Tally the lines in the data that follows that include the word "itoapull", and report nothing but the total.
==================================================
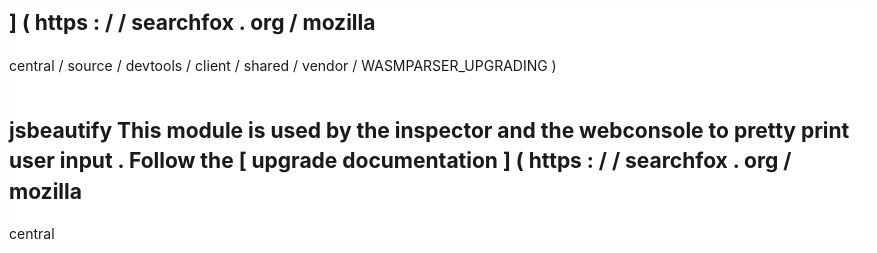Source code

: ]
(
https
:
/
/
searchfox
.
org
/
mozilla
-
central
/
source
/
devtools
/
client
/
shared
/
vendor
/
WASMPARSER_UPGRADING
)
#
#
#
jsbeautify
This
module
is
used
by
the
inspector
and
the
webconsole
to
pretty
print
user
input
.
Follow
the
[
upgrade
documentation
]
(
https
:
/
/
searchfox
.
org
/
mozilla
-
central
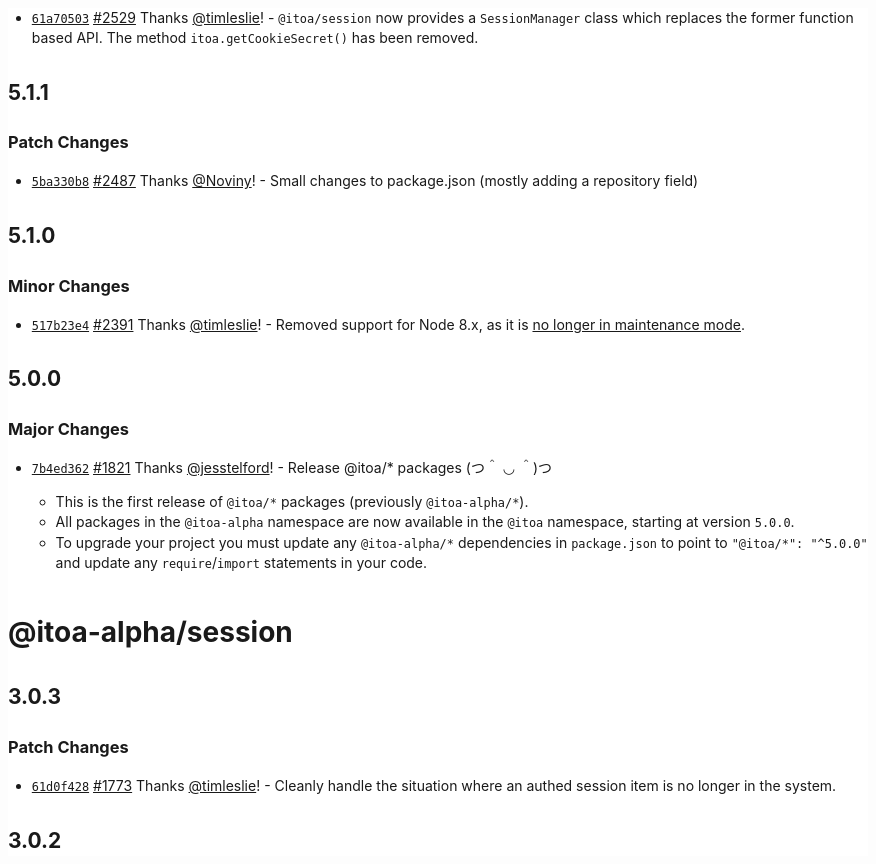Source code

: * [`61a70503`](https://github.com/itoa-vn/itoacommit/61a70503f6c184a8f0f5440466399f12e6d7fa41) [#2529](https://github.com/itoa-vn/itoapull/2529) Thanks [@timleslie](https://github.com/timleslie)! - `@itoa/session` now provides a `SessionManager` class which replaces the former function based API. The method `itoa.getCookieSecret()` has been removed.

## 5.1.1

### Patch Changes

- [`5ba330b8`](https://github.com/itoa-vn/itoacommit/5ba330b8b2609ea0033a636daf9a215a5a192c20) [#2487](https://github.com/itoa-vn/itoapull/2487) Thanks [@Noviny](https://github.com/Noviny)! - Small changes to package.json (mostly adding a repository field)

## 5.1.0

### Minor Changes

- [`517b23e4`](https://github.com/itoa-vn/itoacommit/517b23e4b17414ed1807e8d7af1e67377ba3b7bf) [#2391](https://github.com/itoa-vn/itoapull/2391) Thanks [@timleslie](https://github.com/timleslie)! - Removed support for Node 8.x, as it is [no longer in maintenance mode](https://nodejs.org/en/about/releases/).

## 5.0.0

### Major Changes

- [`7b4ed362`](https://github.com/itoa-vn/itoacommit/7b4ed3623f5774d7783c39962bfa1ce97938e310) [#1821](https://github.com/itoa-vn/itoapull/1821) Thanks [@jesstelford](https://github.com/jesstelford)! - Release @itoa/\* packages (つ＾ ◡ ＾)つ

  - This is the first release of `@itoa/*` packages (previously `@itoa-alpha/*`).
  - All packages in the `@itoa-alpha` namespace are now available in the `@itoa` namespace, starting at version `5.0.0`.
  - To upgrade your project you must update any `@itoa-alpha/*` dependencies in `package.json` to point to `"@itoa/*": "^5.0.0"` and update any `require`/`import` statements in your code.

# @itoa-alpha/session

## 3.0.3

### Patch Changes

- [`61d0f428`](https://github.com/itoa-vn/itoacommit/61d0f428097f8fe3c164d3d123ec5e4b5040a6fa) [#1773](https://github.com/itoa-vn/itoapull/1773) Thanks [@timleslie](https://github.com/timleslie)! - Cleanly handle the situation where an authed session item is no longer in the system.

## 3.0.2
==================================================
Answer section
5